Opened 6 years ago

Closed 6 years ago

#18607 closed enhancement (fixed)

Speed-up for __contains__ in linear codes

Reported by: dlucas Owned by:
Priority: major Milestone: sage-6.8
Component: coding theory Keywords:
Cc: jsrn Merged in:
Authors: David Lucas Reviewers: Johan Sebastian Rosenkilde Nielsen
Report Upstream: N/A Work issues:
Branch: 6319903 (Commits, GitHub, GitLab) Commit: 6319903d843188bfa2dfdc1083a3b9fc25ec6a8c
Dependencies: Stopgaps:

Status badges

Description (last modified by jsrn)

The actual implementation of __contains__ for linear codes is quite slow.

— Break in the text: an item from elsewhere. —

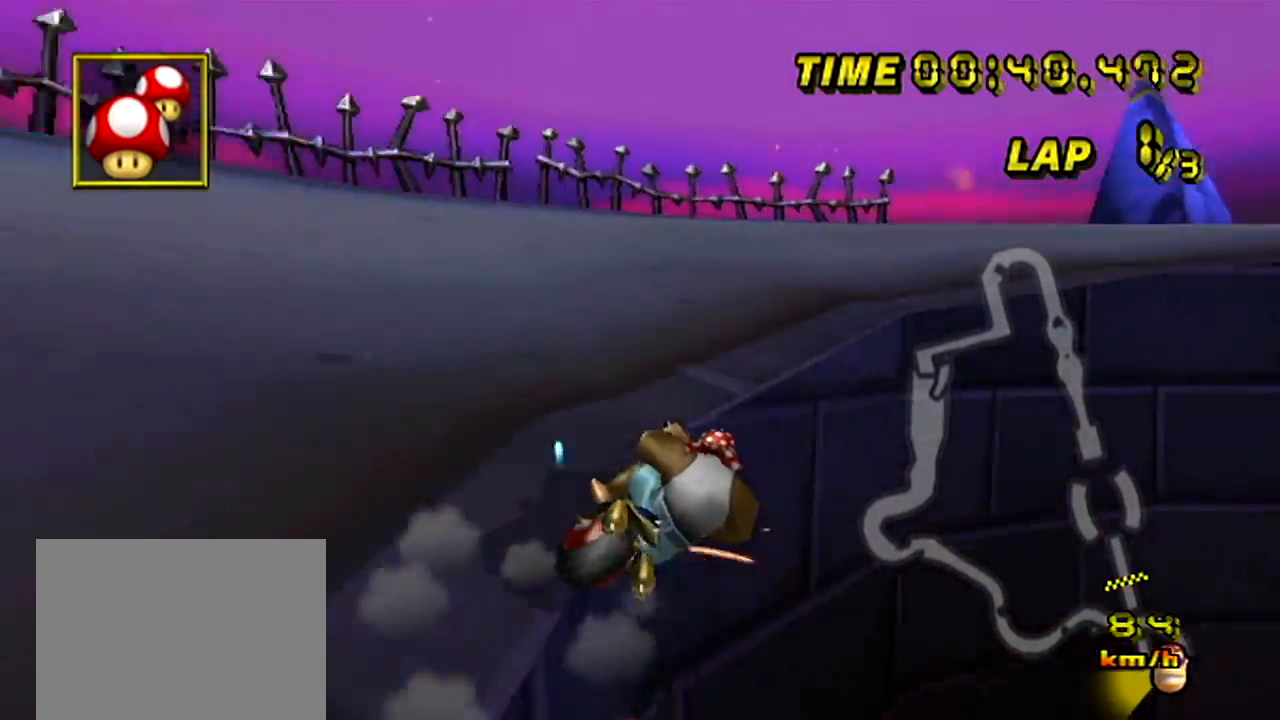
{"buttons": ["A"], "left_stick": "right", "events": [[67, "left_stick", "right"], [434, "R1", "up"]]}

It can be improved using the syndrome computation instead of checking if the vector belongs to a specific subspace of the ambient space.

Test:

F = GF(1009)
n, k = 1000, 500
C = codes.RandomLinearCode(n, k, F)

subspace = []
syndrome = []

for i in range(20):
    c = C.random_element()
    start = time.clock()
    A = C.ambient_space()
    S = A.subspace(C.gens())
    res = S.__contains__(c)
    elapsed = (time.clock() - start)
    assert res == True
    subspace.append(elapsed)

    start = time.clock()
    if not c in C.ambient_space() or len(c) != C.length():
        res = False
    else:
        res = (C.syndrome(c) == 0)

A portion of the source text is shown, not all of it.